SEBI further stated that in terms of the 2012 order of the top court, the Sahara firms have till date deposited only ₹15,455.70 crore, which has been invested in fixed deposits of various nationalised banks, and as on September 30, 2020, the total amount along with interest earned in the SEBI-Sahara refund account stood at ₹22,589.01 crore.

It said that out of the total outstanding principal liability of ₹25,781.32 crore, SEBI has realised only ₹15,455.70 crore from Saharas and from sale of properties of the group.

The balance amount of ₹10,325.62 crore (principal amount) is still to be paid by Saharas. It is submitted that as on September 30, 2020, total net liability of Saharas was ₹,602.90 crore taking into consideration interest at 15 per cent in terms of directions of this court dated August 31, 2012, it said.

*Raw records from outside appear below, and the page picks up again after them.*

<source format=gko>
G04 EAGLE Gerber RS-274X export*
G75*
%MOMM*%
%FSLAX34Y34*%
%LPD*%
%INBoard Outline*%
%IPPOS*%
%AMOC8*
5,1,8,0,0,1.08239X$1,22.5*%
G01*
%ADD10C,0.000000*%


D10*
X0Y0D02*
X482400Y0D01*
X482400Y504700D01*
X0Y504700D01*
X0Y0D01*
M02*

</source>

On January 24, the top court had exempted Roy and two other directors from personal appearance till “further orders” in a case related to their alleged failure in depositing over ₹25,700 crore in the SEBI-Sahara account for returning investors’ money.

The top court, on January 31 last year, had directed Roy and two other directors, Ravi Shankar Dubey and Ashok Roy Choudhary, to personally appear before it “to enable the court to pass appropriate orders so that the law can take its own course and reach the desired conclusion”.

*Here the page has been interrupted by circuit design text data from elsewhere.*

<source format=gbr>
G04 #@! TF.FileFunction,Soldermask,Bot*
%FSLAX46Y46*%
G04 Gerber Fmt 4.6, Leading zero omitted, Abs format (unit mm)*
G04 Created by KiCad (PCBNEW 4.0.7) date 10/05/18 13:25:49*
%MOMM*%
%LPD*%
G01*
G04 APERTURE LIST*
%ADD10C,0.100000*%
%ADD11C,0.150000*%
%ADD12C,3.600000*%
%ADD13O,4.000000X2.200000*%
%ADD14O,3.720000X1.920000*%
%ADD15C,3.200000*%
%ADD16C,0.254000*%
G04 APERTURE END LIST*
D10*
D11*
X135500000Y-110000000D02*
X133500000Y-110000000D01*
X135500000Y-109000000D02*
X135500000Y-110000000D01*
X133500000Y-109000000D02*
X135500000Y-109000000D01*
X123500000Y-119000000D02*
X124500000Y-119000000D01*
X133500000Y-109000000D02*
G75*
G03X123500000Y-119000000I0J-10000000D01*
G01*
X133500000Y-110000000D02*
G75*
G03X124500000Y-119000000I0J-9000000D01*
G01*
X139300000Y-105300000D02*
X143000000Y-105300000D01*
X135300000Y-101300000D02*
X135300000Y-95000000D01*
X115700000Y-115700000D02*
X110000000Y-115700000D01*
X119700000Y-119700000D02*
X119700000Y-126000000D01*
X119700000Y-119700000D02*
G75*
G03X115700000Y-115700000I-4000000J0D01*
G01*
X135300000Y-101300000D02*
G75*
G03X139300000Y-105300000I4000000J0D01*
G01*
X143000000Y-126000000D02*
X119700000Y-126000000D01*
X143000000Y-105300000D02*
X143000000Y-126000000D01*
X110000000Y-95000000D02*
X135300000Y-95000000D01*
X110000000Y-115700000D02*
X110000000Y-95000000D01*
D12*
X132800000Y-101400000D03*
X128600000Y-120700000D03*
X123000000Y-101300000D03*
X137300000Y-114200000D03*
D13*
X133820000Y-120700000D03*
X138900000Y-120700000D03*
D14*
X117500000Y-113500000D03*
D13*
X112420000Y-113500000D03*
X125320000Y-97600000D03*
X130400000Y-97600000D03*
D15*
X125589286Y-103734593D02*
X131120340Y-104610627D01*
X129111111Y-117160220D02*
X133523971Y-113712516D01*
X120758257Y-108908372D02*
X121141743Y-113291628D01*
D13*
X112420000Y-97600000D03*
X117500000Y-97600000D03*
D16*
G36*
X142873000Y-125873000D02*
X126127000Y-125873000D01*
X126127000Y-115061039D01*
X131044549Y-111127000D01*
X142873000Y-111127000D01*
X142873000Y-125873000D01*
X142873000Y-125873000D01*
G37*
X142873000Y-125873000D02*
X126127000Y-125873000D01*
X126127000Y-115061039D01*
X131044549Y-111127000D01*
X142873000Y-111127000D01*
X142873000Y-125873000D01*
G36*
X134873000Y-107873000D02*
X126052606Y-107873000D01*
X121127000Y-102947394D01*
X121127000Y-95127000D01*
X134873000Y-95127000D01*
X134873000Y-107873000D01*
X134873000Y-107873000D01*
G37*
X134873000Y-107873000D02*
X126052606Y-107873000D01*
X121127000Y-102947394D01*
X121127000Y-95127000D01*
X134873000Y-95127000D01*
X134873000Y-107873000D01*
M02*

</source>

It had said that the efforts of the Sahara group to pay back did not “inspire the confidence of the court” as its order for deposit of over ₹25,700 crore has not been complied with so far.

Roy was sent to Tihar Jail by the apex court on March 4, 2014 and came out on parole after spending over two years in prison on May 6, 2016 to perform the last rites of his mother Chhabi Roy. He has been out of prison since then.

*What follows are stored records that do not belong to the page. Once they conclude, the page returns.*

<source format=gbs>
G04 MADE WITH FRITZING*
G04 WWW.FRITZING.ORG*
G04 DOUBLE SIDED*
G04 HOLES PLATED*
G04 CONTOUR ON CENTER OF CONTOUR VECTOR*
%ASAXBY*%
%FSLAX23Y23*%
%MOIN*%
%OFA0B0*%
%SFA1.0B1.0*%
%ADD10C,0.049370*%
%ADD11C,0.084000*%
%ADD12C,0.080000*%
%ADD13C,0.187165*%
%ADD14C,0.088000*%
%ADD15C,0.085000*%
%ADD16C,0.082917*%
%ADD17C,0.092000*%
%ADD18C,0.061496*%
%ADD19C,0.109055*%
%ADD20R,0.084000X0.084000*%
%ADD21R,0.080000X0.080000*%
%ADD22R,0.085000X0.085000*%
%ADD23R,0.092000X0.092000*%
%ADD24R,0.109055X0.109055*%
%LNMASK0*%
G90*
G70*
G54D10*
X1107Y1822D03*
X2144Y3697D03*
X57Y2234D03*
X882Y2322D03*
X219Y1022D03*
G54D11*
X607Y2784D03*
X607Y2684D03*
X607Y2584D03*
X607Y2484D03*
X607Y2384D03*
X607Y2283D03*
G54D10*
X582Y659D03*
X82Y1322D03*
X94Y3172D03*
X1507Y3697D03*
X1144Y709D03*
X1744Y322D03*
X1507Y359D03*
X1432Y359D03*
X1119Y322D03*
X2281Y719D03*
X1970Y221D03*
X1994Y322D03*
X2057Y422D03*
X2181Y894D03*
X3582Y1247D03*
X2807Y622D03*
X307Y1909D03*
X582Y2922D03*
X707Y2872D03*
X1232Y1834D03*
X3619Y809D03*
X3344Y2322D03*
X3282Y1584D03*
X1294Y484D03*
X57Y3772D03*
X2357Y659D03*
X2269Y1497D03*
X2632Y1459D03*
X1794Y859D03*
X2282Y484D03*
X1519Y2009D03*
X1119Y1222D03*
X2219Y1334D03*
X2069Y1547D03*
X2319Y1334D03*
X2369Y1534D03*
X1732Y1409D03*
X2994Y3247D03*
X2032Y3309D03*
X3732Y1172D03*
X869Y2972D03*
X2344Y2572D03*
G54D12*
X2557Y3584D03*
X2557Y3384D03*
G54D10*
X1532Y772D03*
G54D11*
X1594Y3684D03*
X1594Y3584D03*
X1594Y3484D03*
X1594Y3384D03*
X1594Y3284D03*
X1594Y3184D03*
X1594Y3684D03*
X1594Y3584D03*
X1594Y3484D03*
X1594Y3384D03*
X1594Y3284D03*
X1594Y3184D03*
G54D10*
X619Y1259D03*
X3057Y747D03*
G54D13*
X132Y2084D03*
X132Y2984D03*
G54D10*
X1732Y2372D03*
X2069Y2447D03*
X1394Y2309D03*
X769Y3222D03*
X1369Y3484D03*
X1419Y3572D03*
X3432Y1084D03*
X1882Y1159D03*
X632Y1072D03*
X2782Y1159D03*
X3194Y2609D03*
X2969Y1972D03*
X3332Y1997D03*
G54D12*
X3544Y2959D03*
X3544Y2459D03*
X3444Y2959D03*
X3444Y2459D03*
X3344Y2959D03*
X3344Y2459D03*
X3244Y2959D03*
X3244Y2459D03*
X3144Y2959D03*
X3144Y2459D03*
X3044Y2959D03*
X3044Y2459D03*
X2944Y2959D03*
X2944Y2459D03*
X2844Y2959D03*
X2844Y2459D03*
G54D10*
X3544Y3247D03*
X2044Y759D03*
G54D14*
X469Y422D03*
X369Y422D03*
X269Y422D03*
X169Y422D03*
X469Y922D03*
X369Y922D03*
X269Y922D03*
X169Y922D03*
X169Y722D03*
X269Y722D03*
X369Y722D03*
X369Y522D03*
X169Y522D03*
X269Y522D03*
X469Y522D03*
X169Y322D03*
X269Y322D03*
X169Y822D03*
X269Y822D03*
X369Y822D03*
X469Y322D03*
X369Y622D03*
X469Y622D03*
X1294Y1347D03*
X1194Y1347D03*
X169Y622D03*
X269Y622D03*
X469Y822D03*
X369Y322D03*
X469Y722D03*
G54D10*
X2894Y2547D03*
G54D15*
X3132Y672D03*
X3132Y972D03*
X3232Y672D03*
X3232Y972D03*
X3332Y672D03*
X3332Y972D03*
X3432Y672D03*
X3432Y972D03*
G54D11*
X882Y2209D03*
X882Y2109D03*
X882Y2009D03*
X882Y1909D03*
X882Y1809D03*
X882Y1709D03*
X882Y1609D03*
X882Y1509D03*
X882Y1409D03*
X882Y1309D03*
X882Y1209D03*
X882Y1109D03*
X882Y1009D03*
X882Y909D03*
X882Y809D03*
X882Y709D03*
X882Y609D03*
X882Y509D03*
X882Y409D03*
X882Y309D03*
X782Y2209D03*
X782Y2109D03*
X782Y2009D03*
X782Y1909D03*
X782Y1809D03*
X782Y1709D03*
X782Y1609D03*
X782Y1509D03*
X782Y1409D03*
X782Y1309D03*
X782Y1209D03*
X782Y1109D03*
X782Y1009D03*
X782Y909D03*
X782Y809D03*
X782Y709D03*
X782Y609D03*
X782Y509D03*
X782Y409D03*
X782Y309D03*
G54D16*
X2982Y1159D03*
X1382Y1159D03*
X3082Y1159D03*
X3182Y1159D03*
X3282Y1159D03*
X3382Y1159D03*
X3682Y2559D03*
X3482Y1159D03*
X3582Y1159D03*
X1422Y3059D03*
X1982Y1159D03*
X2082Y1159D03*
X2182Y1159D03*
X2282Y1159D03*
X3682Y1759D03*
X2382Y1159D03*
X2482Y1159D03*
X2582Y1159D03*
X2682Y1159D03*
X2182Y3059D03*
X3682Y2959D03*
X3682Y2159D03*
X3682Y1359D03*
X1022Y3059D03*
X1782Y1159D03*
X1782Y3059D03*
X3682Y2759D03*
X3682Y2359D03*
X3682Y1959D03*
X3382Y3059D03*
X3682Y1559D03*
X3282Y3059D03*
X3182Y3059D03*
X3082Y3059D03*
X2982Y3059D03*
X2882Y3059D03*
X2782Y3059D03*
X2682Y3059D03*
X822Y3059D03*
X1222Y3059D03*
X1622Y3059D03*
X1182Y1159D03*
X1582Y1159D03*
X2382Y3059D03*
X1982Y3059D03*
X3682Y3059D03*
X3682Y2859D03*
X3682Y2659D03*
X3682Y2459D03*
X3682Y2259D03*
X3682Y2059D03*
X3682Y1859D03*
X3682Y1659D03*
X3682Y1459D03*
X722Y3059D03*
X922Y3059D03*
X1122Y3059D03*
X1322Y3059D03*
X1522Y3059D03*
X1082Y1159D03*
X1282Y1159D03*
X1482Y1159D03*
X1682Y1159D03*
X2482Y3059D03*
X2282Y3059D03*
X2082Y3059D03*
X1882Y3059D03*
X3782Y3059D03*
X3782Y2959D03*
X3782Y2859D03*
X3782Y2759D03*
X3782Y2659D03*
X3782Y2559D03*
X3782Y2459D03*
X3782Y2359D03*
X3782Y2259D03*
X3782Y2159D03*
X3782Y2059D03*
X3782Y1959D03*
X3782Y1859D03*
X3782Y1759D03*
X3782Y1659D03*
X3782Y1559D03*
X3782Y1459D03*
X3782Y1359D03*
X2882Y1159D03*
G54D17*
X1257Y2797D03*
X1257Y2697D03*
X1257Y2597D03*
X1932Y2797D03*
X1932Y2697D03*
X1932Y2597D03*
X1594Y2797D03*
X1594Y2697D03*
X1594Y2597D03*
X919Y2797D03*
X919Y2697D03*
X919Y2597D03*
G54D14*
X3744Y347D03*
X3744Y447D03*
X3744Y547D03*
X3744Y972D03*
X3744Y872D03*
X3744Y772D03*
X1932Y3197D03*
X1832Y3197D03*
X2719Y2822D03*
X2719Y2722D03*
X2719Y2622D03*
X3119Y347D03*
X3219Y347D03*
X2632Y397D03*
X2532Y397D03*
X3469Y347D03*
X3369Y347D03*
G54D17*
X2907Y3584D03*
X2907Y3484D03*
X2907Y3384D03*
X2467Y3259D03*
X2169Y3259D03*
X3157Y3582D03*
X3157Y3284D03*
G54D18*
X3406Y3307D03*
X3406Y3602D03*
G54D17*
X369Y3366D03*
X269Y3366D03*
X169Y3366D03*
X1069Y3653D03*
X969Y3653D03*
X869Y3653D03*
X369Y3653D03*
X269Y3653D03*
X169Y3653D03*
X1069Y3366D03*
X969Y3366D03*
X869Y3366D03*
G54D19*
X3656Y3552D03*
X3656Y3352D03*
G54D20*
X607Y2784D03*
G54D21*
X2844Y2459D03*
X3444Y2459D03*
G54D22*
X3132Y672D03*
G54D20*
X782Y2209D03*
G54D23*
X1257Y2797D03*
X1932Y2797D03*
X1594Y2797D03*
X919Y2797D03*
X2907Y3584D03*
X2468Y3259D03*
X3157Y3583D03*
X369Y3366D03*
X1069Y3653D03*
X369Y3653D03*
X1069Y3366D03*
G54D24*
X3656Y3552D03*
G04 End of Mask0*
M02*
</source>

Earlier, the apex court had noted that the Sahara group has already deposited around ₹20,000 crore in the SEBI-Sahara account, which includes ₹15,000 crore principal amount and ₹4,800 crore interest.

In July 2018, the auctioning process of Sahara group’s prized Aamby Valley properties was put off by the top court after it was informed that the auction notice did not elicit any response from prospective buyers.

Roy and two other directors were arrested for failure of the group’s two companies ― SIRECL and SHICL ― to comply with the court’s August 31, 2012 order to return ₹25,000 crore to their investors.